OP, you ask a lot of really good questions. I was married and we had a son. Husband ran away from home when son was only a couple of months old. A few years later, I rekindled a friendship I had with a guy whose sister I grew up with. We were together for about 3 years when he died from brain cancer. I loved him, and he taught me what it was like to have a God-honouring and healthy relationship. Even though we had only been together for three years, losing him was the hardest thing I ever had to go through. I was devastated and I had to learn who I was without him - he was so much part of my identity, and we had an incredible spiritual connection that was broken when he died. Part of who I was died with him. I was single for the next ten years. I had no intention of ever marrying or loving anyone ever again. But after a decade, I came to see that I did not want to grow old alone. So... I found a companion and we married. Being single has one set of problems - loneliness, no sex, feeling like a fifth wheel when out with friends, finding single friends my age, etc. Lots of hard times. When I married, I traded in all those problems for a different set of problems - learning to live with someone else, tolerating their quirks, working through conflicts, navigating different opinions, values, ideas, tastes, etc. One set of problems is not more difficult than the other - they are just different. One thing I have had to learn to avoid doing is thinking of the grass being greener in the decision I did not make (ie, the grass is greener being single, when I am married).

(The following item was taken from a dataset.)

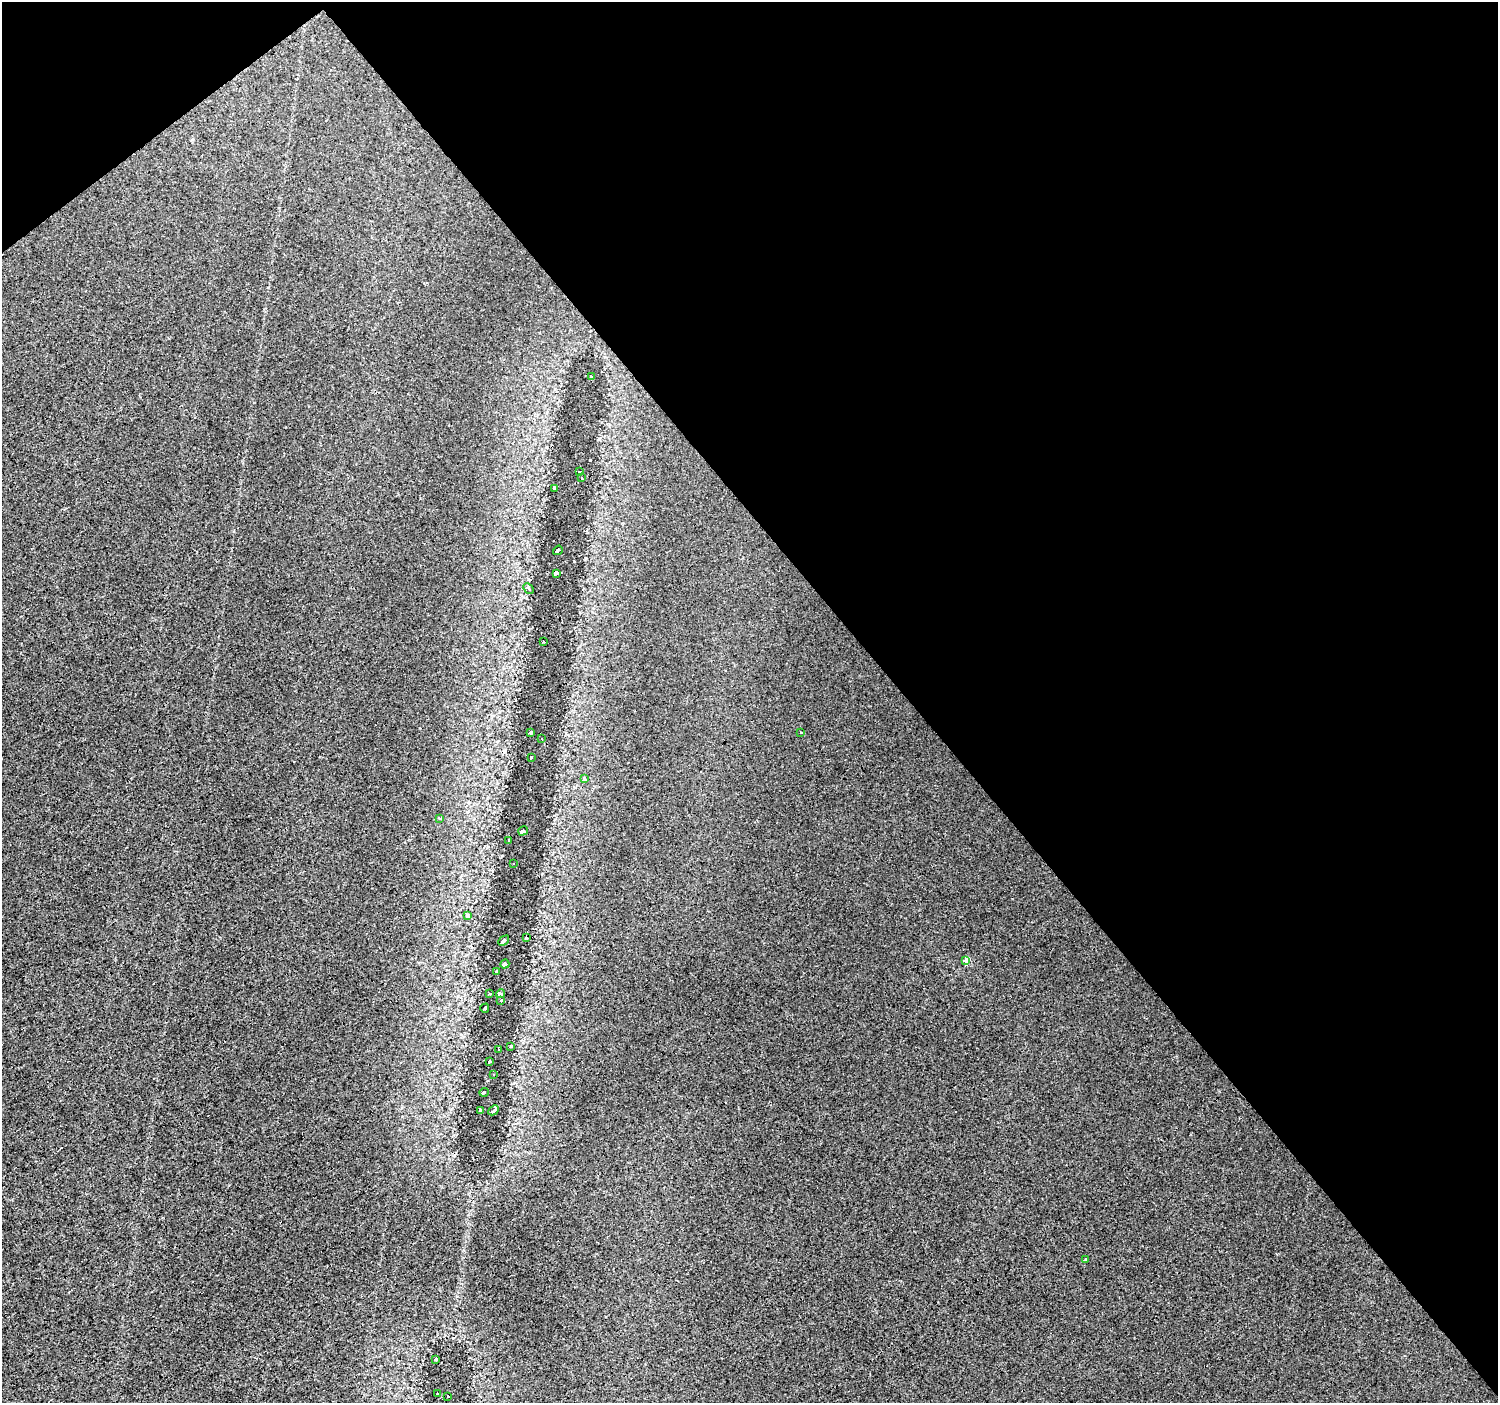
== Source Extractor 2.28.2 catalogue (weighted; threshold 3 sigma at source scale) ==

Here is the thing. If you find someone that you are spiritually connected to, and you have a healthy relationship, that is worth every minute of grief you might have when they pass away. I have no regrets loving my deceased. I have no regrets mourning him for a decade. I have no regrets in moving on (even though this marriage is not as easy as my relationship was with my deceased).
I think what you have to figure out is whether loving another would be worth the troubles that relationships bring. And you can't do that unless it's on an individual basis. If you go about your life the way you are, and are open to marriage if the right one happens to come along, then you don't have to make this decision right now. You can be content with your singleness for now, and if you find someone you want to marry, you can also be content married.
As for the sexual temptations that come along with it, I do have to say that lust is a sin....but only you know where you are in your relationship with God, and only you can decide when that is a sin you're ready to deal with. When you are convinced that you love God more than you enjoy the occasional pleasure, that is when it will be time to deal with it. The thing is, we all still have sin even after we know that we love God more than we love pleasure of the flesh. It's why we rely on Jesus to be our salvation. I'm not saying it's a license to sin, but that you do your best to abstain and if you mess up, you know you have a Saviour who advocates on your behalf with the Father.